April 5, 2011
REPS. ROJAS, FLEXER SEEK TO STRENGTHEN STATE’S RAINY DAY FUND
State Reps. Jason Rojas and Mae Flexer (D-Killingly, Plainfield, Sterling) testified at the State Capitol today in support of legislation they have introduced to increase the amount of funds in the state’s Rainy Day Fund.
Currently no more than 10 percent of the state’s total budget may be put into Connecticut’s Budget Reserve Fund — more commonly called the Rainy Day Fund. Rojas and Flexer’s legislation (HB 6271) would increase the maximum deposit in the Rainy Day Fund to 30 percent.
Rojas and Flexer told the state legislature’s Appropriations Committee at a public hearing that increasing the Rainy Day Fund’s cap would help the state in the future avoid the problems of overconfidence that come along with having a “full piggy bank.”

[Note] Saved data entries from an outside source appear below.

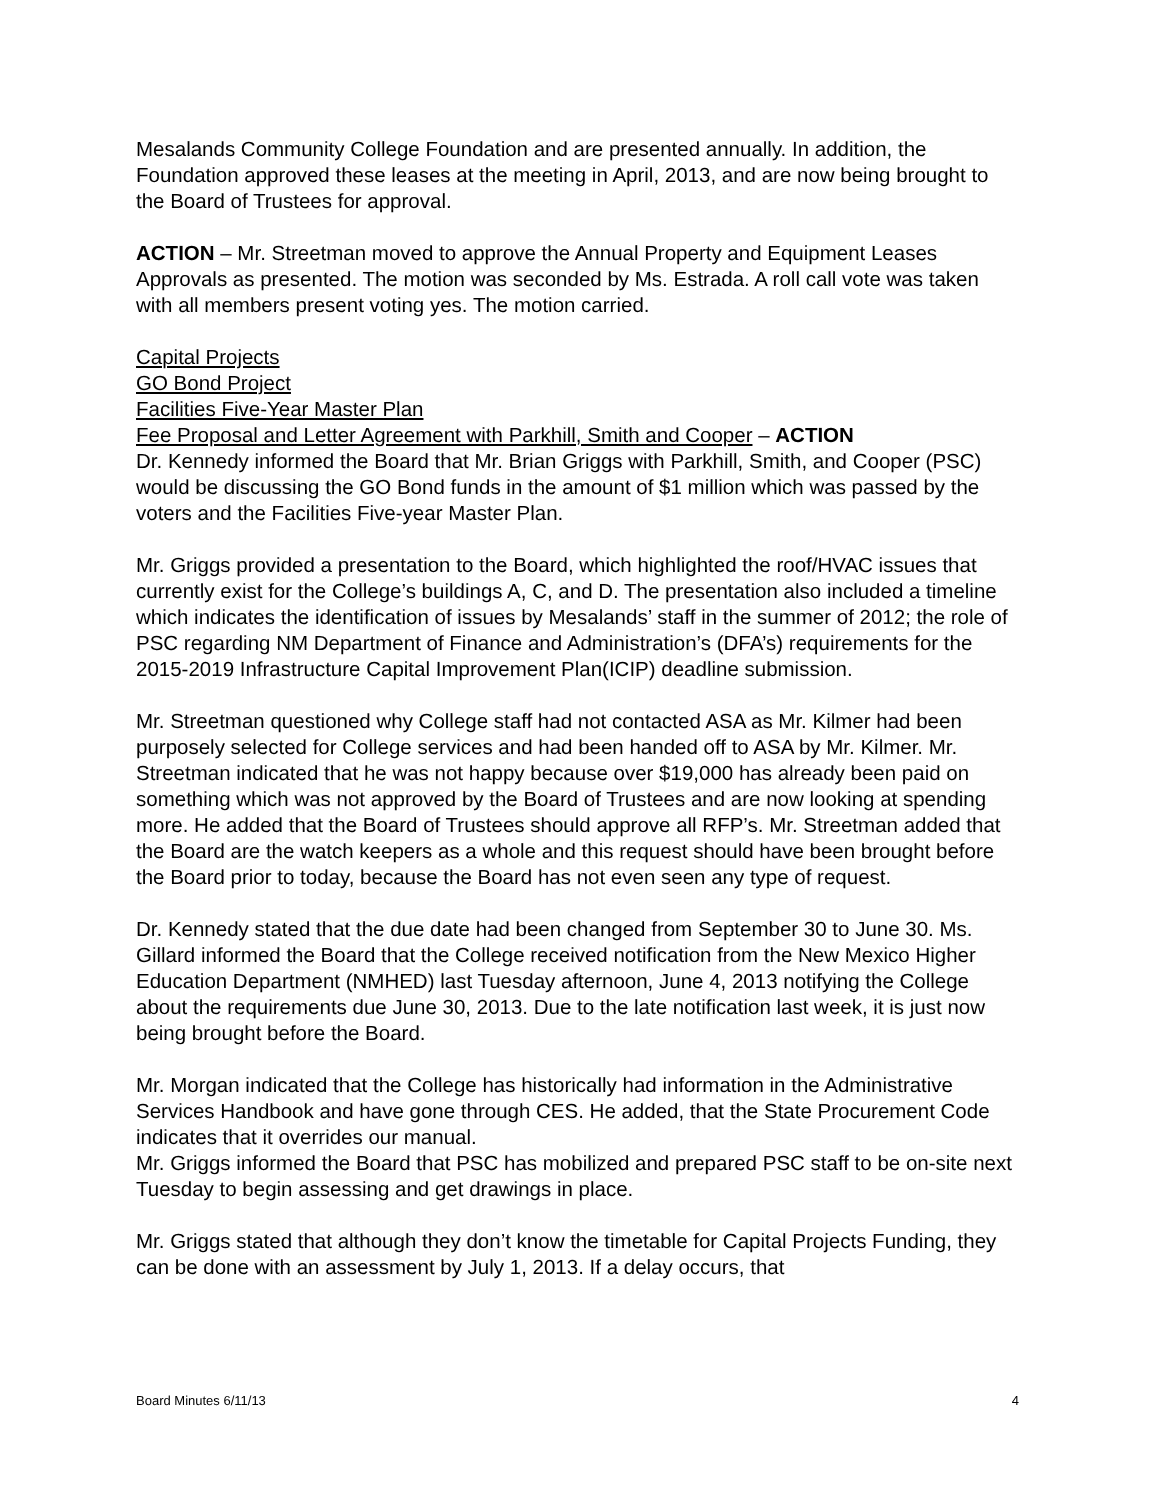Mesalands Community College Foundation and are presented annually. In addition, the Foundation approved these leases at the meeting in April, 2013, and are now being brought to the Board of Trustees for approval.
ACTION – Mr. Streetman moved to approve the Annual Property and Equipment Leases Approvals as presented. The motion was seconded by Ms. Estrada. A roll call vote was taken with all members present voting yes. The motion carried.
Capital Projects
GO Bond Project
Facilities Five-Year Master Plan
Fee Proposal and Letter Agreement with Parkhill, Smith and Cooper – ACTION
Dr. Kennedy informed the Board that Mr. Brian Griggs with Parkhill, Smith, and Cooper (PSC) would be discussing the GO Bond funds in the amount of $1 million which was passed by the voters and the Facilities Five-year Master Plan.
Mr. Griggs provided a presentation to the Board, which highlighted the roof/HVAC issues that currently exist for the College’s buildings A, C, and D. The presentation also included a timeline which indicates the identification of issues by Mesalands’ staff in the summer of 2012; the role of PSC regarding NM Department of Finance and Administration’s (DFA’s) requirements for the 2015-2019 Infrastructure Capital Improvement Plan(ICIP) deadline submission.
Mr. Streetman questioned why College staff had not contacted ASA as Mr. Kilmer had been purposely selected for College services and had been handed off to ASA by Mr. Kilmer. Mr. Streetman indicated that he was not happy because over $19,000 has already been paid on something which was not approved by the Board of Trustees and are now looking at spending more. He added that the Board of Trustees should approve all RFP’s. Mr. Streetman added that the Board are the watch keepers as a whole and this request should have been brought before the Board prior to today, because the Board has not even seen any type of request.
Dr. Kennedy stated that the due date had been changed from September 30 to June 30. Ms. Gillard informed the Board that the College received notification from the New Mexico Higher Education Department (NMHED) last Tuesday afternoon, June 4, 2013 notifying the College about the requirements due June 30, 2013. Due to the late notification last week, it is just now being brought before the Board.
Mr. Morgan indicated that the College has historically had information in the Administrative Services Handbook and have gone through CES. He added, that the State Procurement Code indicates that it overrides our manual.
Mr. Griggs informed the Board that PSC has mobilized and prepared PSC staff to be on-site next Tuesday to begin assessing and get drawings in place.
Mr. Griggs stated that although they don’t know the timetable for Capital Projects Funding, they can be done with an assessment by July 1, 2013. If a delay occurs, that
Board Minutes 6/11/13 4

“One of the great lessons of this recent recession is that as a state government we can be better prepared to mitigate economic downturns,” Rojas said. “That preparation can be assisted by having a larger capacity in the Budget Reserve Fund to help get us through deficit years without having to resort to unprecedented tax increases and/or spending reductions like we are facing today. The other important component to this will be that we have to develop better fiscal discipline during good times and use budget surpluses to grow the states reserves or to apply them to paying down bonding or other long term debts.”
“If we can put more money away during good times we will be better prepared to weather economic downturns,” said Flexer. “If we had been legally allowed to save more money for the many years we had a budget surplus, we would not be facing as dire a situation as we are with our current budget crisis. If we had more money in the rainy day fund, we could have avoided the current situation where some are suggesting tax increase or cuts in vital services at a time where when the need for services is greatest. The tax increases and cuts in services that we are facing could have been dramatically reduced if we had put more money in the Rainy Day fund over the last two decades.”
Flexer noted that had Connecticut had a higher cap we could have started this recession in 2008 with $2.85 billion instead of $1.47 billion (an extra $1.38 billion) in the reserve. “Even though we know the budget reserve fund will be empty for quite some time, it is imperative that we make these changes now especially as we consider revenue changes that we know will eventually lead to surpluses in the years to come,” she said.